◆ Activity:
Leaving all pictures aside, write out the records below precisely as given.

◆ Revision comparison data:
-----
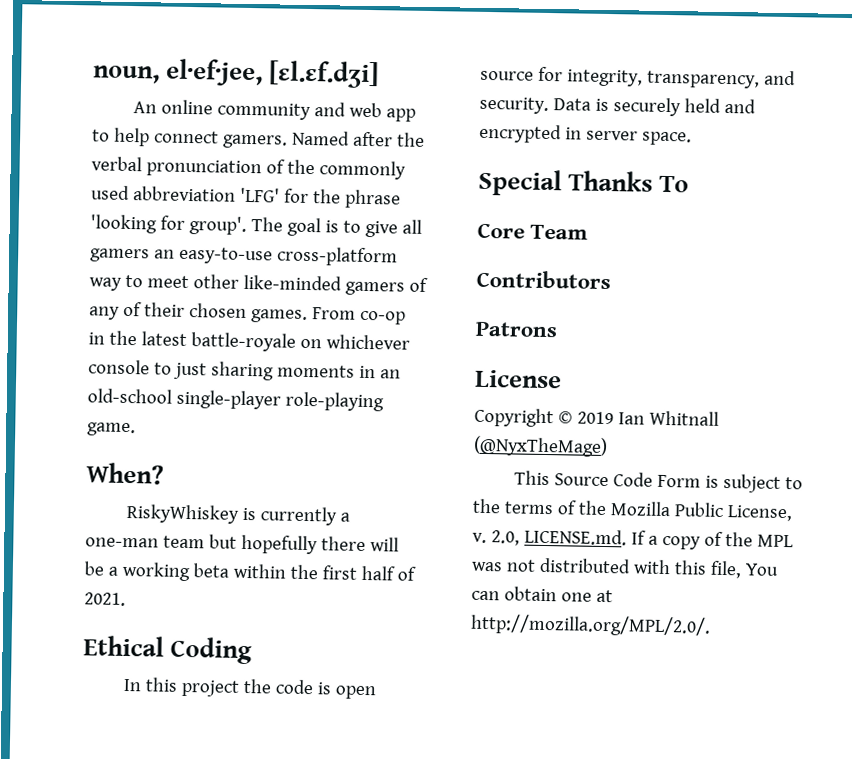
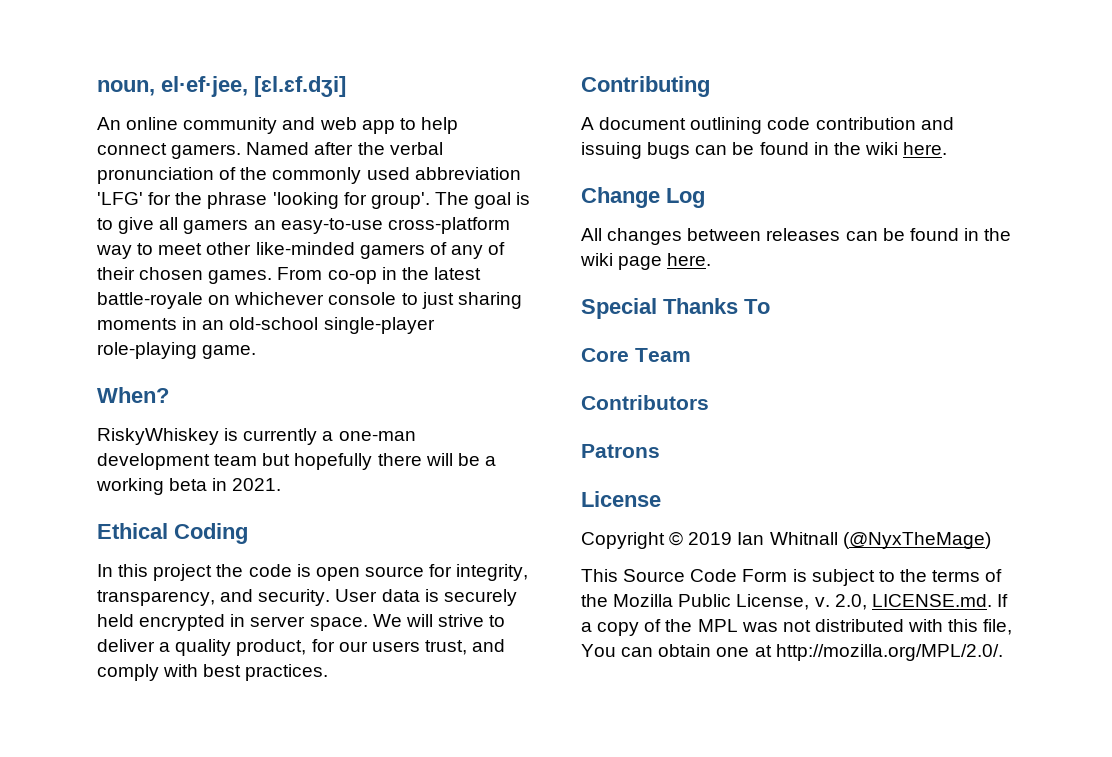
(159, 542) none -> [97,453,210,470] development
[232,563,416,581] within the first half of -> [212,478,228,491] in
[552,98,591,111] Data -> [335,589,420,602] User data
[723,98,756,114] and -> (134, 620) none
(692, 138) none -> [372,614,506,627] [97,639,506,656] [97,664,329,681] [581,76,710,97] [581,117,954,134] [581,142,948,159] [581,187,705,208] [581,228,1012,245] [580,253,712,270] We will strive to deliver a quality product, for our users trust, and comply with best practices. // Contributing // A document outlining code contribution and issuing bugs can be found in the wiki here. // Change Log // All changes between releases can be found in the wiki page here.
-----
◆ Written response:
(159, 542) none -> [97,453,210,470] development
[232,563,416,581] within the first half of -> [212,478,228,491] in
[552,98,591,111] Data -> [335,589,420,602] User data
[723,98,756,114] and -> (134, 620) none
(692, 138) none -> [372,614,506,627] [97,639,506,656] [97,664,329,681] [581,76,710,97] [581,117,954,134] [581,142,948,159] [581,187,705,208] [581,228,1012,245] [580,253,712,270] We will strive to deliver a quality product, for our users trust, and comply with best practices. // Contributing // A document outlining code contribution and issuing bugs can be found in the wiki here. // Change Log // All changes between releases can be found in the wiki page here.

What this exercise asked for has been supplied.